***** Source text

Money blinds and corrupts. It makes some radiologists say stupid or untrue things.
So, here they are, in order of appearance.
Dr. Pelc
The father of modern radiology, according to some, says that hot cathodes were invented by Coolidge in 1917. Nanox own tech white paper says that happened in 1913. Who are we to believe?
Dr. Dawson
A top British radiologist praises "nano tubules," failing to realize that there are no such "tubules" in the fake Nanox source, which was supposed to use brilliant "nano cones" instead of the crappy CNTs.
Dr. Samei
A top academic radiologist claims that Nanox technology provides us the opportunity "to move the source in two directions." ONLY in two directions? Maybe, if the source is fake. Of course, in the real world, the source can be moved in nearly infinite number of directions.
Dr. Rubin
Another top academic radiologist says that a cold-cathode tube, like the one used by Roentgen, does not generate the same level of heat as a hot-cathode tube. We need to cool the cathode then? The fact is that nearly 100% of the heat in any decent hot-cathode x-ray tube is generated in the anode.

**********
***** Information provided

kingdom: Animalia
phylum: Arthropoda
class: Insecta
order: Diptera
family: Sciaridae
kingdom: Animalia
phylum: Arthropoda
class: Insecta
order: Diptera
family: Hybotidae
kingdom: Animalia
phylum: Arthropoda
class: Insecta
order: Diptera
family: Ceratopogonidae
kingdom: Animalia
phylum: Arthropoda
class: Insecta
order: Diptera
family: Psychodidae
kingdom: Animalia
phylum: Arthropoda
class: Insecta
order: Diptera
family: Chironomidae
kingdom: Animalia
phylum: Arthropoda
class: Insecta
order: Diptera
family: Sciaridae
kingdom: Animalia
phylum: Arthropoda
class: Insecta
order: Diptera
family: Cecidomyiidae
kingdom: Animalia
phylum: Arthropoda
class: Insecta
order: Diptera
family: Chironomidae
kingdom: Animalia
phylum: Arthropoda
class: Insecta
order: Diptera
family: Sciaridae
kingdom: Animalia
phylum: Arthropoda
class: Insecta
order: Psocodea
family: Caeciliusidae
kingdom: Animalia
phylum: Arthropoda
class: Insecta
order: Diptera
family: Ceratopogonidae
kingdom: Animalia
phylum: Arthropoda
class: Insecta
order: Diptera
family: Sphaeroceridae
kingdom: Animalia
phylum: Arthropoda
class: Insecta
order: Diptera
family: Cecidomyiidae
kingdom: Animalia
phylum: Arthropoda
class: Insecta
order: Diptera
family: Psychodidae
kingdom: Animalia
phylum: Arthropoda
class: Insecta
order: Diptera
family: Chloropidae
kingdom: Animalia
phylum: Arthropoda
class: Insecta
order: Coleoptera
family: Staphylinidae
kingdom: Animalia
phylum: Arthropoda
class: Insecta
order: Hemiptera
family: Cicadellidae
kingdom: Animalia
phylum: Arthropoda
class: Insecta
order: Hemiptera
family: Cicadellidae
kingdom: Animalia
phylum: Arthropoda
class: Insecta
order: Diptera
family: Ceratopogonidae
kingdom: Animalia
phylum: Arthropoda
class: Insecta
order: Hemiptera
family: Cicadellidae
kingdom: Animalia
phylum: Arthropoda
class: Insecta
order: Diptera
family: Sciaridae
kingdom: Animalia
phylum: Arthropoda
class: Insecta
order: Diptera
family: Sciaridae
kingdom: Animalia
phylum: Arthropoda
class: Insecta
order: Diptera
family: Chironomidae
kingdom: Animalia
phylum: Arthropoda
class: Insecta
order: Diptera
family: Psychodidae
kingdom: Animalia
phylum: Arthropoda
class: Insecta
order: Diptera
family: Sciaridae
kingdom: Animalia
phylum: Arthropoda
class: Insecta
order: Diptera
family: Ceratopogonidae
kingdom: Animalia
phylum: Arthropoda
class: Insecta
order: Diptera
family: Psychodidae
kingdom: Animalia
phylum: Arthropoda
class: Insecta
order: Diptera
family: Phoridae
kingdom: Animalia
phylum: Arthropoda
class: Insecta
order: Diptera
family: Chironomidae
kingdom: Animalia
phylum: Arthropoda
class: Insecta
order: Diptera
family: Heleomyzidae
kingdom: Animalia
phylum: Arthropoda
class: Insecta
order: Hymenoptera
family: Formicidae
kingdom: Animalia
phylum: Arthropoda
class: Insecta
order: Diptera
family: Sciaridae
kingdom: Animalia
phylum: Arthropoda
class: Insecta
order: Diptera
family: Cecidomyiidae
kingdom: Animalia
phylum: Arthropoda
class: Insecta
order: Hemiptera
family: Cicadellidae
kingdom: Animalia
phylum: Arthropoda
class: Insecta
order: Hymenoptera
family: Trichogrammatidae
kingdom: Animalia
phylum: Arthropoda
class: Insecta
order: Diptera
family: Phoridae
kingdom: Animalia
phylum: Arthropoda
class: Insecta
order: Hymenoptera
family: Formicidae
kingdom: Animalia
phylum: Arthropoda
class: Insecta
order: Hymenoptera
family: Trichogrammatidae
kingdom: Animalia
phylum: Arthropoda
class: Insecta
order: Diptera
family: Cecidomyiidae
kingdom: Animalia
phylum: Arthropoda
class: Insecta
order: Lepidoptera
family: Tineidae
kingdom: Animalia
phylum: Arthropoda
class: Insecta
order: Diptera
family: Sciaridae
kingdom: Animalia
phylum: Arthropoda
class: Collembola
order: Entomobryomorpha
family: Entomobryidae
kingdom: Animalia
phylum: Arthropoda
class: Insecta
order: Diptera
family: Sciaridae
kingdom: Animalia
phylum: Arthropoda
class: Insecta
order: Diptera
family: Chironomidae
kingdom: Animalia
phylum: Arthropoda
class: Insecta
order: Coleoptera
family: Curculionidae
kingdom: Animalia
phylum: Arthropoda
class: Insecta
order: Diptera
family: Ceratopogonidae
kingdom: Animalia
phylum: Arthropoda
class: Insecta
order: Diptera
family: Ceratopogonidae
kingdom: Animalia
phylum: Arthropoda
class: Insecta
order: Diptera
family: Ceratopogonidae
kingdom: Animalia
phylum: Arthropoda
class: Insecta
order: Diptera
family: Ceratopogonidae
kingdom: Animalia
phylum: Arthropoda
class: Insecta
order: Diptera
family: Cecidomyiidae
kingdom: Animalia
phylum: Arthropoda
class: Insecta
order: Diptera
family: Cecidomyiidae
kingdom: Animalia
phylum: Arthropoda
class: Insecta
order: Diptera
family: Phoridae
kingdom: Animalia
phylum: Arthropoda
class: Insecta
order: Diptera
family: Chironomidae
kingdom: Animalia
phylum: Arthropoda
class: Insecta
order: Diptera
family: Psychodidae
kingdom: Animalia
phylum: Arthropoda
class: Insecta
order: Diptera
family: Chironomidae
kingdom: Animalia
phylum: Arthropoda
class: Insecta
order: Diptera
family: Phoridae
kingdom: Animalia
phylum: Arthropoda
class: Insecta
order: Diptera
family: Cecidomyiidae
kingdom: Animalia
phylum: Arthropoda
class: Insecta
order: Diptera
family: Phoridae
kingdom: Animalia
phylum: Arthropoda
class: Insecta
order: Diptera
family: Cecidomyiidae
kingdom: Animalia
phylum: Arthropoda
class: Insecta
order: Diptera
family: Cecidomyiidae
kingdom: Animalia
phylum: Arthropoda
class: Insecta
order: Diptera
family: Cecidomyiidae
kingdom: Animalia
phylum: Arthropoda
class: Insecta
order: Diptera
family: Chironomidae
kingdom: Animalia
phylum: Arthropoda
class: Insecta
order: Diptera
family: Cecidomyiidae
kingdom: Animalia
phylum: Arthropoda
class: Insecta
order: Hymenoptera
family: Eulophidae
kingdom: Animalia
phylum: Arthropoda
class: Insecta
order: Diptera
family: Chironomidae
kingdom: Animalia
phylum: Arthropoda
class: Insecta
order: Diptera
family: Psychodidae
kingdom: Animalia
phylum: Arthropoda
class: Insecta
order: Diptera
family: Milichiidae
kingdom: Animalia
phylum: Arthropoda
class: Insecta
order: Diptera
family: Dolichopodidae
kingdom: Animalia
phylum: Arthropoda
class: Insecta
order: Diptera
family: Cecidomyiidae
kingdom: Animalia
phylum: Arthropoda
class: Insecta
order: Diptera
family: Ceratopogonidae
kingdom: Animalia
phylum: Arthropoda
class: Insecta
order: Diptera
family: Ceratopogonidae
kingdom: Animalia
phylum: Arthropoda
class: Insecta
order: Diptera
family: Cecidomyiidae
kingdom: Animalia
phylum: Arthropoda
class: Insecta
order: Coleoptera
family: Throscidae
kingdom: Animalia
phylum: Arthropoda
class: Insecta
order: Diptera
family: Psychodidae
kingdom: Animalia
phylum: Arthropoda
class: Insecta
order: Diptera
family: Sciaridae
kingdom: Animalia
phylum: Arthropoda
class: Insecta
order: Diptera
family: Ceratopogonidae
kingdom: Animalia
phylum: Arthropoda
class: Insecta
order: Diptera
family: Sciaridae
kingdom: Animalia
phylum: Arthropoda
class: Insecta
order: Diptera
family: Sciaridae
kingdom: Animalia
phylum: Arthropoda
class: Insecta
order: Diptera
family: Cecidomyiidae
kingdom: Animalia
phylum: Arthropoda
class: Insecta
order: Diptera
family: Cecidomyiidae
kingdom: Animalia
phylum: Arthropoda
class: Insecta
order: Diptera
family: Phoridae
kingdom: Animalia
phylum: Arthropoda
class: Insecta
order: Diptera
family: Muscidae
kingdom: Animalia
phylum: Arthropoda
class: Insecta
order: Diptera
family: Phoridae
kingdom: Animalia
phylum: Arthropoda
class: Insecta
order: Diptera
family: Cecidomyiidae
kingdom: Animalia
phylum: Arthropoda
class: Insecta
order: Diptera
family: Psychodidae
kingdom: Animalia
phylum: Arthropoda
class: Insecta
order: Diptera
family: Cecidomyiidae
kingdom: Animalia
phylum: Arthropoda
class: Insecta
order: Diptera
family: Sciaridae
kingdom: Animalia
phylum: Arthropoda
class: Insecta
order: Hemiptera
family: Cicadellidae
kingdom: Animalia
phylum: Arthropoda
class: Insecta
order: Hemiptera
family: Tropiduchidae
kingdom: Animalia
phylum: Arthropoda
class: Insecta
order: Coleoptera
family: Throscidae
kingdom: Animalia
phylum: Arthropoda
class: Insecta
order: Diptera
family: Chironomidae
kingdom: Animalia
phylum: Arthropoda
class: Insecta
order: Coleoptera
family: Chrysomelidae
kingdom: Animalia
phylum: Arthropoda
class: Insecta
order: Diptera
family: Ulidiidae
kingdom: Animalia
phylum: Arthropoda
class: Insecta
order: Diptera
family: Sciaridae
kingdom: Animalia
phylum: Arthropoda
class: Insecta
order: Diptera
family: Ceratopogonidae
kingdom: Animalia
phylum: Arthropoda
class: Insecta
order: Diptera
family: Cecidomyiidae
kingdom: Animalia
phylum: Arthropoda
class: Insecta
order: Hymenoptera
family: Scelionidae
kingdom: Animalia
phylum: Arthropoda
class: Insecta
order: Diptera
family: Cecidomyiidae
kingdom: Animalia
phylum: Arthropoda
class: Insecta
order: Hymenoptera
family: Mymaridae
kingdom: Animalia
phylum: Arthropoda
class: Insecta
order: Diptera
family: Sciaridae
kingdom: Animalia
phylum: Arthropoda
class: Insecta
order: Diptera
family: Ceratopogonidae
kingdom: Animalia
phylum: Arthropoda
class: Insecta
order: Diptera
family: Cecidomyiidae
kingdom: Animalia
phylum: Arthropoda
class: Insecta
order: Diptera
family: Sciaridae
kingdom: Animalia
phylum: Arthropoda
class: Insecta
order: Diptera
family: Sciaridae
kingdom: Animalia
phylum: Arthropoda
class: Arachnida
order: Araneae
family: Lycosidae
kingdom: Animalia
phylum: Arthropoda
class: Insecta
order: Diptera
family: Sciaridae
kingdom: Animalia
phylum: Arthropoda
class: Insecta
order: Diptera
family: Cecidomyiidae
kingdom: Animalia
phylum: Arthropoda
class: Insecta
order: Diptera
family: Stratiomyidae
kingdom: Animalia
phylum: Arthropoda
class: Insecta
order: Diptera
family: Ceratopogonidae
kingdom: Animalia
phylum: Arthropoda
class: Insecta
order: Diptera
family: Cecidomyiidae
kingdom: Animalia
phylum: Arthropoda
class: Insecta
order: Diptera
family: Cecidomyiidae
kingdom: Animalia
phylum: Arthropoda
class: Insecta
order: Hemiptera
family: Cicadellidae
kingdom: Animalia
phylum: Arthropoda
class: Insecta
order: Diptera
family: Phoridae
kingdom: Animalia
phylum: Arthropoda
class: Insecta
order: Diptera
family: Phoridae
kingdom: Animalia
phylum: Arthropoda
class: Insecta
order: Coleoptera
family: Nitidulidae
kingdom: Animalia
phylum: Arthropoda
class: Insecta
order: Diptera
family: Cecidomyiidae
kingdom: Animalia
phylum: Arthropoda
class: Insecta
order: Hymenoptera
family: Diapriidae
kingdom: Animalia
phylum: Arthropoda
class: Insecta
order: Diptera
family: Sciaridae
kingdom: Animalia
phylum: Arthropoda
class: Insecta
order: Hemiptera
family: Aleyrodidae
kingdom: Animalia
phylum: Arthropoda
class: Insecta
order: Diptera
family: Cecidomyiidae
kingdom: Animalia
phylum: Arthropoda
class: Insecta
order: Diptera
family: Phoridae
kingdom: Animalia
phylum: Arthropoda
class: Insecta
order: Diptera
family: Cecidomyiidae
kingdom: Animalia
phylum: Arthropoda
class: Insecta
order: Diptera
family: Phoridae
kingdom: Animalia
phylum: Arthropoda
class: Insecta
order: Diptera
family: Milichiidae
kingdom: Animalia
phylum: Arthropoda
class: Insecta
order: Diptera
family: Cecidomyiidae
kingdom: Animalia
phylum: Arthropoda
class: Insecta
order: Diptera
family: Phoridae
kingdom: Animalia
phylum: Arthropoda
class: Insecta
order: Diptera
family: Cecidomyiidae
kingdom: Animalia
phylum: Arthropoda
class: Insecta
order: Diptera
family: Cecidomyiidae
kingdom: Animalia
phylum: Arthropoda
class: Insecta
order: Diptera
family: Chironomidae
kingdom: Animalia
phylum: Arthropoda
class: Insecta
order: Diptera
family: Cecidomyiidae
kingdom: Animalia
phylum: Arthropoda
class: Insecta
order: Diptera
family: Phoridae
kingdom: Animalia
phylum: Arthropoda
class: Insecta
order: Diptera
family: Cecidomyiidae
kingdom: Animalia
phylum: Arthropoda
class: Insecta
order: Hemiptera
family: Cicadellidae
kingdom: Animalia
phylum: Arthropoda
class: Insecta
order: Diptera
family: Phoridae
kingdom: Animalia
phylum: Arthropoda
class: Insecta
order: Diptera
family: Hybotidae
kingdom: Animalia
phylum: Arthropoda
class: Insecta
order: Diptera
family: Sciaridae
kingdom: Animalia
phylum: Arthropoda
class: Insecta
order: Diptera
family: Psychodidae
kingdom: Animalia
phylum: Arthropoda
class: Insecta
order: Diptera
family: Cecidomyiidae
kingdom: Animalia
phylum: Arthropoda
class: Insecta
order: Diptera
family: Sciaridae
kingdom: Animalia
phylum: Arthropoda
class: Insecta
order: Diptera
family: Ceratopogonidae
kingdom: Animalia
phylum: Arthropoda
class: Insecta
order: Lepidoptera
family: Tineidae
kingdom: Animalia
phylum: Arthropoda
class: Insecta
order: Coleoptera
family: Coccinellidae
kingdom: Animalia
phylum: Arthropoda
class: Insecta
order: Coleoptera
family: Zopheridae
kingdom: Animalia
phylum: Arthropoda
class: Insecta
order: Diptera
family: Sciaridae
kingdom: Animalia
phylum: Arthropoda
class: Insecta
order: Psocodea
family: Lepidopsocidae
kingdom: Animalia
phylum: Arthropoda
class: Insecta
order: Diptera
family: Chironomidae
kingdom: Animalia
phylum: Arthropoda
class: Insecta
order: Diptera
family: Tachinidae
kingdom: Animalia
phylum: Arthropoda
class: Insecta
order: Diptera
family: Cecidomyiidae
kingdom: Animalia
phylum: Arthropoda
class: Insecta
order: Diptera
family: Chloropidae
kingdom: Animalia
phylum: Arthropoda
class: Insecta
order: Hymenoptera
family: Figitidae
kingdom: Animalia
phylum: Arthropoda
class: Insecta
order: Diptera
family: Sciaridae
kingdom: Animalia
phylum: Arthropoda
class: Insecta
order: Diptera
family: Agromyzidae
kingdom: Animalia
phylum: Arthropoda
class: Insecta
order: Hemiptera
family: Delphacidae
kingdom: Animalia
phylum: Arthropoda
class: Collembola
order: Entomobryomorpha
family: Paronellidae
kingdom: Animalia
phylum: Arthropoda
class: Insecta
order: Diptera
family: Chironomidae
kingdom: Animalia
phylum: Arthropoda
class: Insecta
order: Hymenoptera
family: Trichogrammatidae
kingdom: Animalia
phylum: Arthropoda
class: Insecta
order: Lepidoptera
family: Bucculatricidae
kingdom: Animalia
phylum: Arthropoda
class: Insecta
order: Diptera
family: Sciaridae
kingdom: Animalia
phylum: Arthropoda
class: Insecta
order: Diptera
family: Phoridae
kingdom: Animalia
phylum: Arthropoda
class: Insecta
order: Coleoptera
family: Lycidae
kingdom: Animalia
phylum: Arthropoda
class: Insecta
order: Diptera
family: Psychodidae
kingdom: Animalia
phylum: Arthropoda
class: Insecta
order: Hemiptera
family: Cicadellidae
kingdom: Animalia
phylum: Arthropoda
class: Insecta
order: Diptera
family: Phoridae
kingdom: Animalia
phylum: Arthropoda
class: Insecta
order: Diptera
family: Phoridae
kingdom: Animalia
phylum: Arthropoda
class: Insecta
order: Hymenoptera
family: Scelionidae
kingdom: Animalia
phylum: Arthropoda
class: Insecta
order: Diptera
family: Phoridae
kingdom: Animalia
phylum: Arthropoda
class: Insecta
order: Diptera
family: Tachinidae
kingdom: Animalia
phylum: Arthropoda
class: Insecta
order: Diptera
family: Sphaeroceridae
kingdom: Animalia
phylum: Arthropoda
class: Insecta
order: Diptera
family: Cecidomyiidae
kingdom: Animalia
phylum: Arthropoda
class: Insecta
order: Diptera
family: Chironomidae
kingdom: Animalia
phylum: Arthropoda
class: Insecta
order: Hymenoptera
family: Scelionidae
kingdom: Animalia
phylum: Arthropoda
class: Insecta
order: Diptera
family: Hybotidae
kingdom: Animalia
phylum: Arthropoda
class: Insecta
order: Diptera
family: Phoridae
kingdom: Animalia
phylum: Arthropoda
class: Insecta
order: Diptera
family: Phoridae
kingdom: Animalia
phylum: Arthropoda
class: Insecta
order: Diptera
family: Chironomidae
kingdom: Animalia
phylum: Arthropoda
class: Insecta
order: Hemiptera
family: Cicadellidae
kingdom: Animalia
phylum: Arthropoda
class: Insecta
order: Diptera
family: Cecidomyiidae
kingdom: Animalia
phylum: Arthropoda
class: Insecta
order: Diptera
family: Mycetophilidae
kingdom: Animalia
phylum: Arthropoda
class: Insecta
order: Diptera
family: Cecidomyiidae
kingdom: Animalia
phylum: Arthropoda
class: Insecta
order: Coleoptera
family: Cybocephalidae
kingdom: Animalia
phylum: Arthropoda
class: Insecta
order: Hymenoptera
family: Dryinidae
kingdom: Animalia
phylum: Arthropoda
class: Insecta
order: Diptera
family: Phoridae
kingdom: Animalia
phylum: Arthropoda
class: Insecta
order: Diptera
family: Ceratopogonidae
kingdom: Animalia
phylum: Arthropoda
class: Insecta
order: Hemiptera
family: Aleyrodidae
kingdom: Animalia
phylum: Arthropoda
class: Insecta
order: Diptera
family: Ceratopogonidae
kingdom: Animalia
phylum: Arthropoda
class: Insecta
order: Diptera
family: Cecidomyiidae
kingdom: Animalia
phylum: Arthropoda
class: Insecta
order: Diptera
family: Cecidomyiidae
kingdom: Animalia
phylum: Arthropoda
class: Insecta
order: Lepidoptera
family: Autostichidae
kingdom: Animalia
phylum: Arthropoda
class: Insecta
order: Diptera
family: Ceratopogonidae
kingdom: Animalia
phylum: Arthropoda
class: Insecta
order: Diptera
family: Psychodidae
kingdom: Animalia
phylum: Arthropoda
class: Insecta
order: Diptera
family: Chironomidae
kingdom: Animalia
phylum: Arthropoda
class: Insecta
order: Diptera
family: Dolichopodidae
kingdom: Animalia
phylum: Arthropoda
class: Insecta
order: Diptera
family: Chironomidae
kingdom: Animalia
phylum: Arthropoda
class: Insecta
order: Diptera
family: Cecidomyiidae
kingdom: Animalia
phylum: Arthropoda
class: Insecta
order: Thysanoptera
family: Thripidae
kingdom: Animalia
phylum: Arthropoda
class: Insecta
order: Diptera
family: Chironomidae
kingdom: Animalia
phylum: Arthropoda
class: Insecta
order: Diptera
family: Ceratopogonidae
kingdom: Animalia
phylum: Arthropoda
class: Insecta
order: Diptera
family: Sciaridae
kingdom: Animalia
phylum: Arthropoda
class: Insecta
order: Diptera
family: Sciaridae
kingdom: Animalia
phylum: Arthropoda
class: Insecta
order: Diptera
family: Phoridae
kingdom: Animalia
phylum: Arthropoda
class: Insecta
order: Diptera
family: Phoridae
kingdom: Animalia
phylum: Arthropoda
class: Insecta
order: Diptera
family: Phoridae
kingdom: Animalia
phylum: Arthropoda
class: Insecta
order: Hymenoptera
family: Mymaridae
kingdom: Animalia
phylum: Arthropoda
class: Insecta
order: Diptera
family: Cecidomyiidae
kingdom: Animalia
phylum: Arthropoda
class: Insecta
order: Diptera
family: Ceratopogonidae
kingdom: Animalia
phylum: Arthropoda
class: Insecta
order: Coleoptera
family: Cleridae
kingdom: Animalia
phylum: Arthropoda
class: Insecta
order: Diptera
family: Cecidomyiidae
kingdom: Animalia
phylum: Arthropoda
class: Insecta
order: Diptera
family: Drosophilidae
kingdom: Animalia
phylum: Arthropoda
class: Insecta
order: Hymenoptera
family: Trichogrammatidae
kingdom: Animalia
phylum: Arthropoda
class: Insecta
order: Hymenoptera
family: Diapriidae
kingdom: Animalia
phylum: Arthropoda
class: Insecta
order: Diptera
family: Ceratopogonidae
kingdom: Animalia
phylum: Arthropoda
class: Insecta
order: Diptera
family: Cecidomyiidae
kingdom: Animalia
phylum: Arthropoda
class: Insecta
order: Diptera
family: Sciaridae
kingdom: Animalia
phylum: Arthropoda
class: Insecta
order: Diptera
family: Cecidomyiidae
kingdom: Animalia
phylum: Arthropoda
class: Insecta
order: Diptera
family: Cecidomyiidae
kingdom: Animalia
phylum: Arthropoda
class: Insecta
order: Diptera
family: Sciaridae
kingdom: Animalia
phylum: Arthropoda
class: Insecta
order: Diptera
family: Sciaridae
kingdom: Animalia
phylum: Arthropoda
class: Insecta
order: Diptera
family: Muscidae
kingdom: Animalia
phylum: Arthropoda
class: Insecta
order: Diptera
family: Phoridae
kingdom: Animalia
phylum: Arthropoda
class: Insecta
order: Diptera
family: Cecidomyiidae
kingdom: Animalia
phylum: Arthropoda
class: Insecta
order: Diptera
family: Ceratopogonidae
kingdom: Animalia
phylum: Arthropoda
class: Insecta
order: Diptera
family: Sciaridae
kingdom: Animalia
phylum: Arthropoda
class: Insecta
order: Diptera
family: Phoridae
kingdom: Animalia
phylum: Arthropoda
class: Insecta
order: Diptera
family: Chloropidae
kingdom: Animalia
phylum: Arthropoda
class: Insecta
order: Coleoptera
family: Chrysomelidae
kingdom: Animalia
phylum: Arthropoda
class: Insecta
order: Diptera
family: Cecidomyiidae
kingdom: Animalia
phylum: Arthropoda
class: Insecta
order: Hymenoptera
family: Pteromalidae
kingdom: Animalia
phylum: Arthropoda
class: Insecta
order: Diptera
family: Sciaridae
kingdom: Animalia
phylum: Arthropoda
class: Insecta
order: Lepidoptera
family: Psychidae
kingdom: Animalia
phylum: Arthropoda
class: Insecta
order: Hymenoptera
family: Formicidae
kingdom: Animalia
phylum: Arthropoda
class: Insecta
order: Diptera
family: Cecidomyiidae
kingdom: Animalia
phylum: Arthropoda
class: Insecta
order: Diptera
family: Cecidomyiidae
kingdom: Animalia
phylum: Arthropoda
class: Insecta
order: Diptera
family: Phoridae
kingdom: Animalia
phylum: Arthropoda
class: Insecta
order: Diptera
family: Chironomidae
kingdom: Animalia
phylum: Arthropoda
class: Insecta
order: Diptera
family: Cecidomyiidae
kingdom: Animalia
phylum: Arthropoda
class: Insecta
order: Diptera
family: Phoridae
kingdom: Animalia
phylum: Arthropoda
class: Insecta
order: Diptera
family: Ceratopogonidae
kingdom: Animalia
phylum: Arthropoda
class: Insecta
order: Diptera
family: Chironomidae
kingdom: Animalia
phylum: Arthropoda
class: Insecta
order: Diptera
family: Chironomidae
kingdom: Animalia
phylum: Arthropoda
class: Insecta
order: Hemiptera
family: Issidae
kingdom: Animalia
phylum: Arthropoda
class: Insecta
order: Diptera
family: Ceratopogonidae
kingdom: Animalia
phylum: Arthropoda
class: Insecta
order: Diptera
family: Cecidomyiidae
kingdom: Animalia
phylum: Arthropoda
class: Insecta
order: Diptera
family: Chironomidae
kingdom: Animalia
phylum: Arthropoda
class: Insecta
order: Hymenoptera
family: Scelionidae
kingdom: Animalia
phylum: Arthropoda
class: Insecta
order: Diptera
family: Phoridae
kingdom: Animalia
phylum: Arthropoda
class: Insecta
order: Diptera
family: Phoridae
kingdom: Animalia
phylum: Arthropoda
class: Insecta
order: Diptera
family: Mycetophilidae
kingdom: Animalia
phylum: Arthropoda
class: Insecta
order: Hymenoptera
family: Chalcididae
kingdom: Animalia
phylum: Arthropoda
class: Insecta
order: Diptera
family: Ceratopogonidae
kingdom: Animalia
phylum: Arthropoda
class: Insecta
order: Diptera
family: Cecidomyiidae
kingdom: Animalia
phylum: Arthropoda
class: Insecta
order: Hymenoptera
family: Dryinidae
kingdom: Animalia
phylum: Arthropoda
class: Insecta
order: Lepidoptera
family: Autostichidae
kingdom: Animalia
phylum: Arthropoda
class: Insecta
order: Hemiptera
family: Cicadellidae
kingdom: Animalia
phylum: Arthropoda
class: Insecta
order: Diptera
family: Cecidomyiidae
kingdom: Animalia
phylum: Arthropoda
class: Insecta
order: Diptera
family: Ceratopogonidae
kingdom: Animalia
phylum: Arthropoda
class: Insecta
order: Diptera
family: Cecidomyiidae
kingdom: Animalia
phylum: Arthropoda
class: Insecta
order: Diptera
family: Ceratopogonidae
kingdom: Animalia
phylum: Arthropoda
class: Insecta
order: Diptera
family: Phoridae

**********

Exercise 1. List every radiologist the text on Nanox criticizes by name.
Exercise 2. From the text on Nanox, quote the passage that begins with the words containing "Money blinds and" and ends with "we to believe?".
Exercise 3. Continue the text on radiologists' statements about Nanox from where it stops.

Your response 1. Dr. Pelc, Dr. Dawson, Dr. Samei, Dr. Rubin

Your response 2.
Money blinds and corrupts. It makes some radiologists say stupid or untrue things.
So, here they are, in order of appearance.
Dr. Pelc
The father of modern radiology, according to some, says that hot cathodes were invented by Coolidge in 1917. Nanox own tech white paper says that happened in 1913. Who are we to believe?

Your response 3.
He also insists that no one dare consider adding three sources, four sources, or even more [in a CT imaging system]. What did he do while attending RSNA 2019? How come he missed that one exhibiting company dares considering 16 to 24 sources? Maybe because the Chinese NanoVision did not pay him, while the Israeli Nanox.Vision did.
updated: January 22, 2021
Update April 30, 2021: Dr. Pelc was on the Advisory Board of Theranos, the fraud. He is also on the board of Izotropic, an obvious scam (a copycat of Koning). He is the winner of the 2013 RSNA Outstanding Researcher award and many still consider him a credible authority in the field.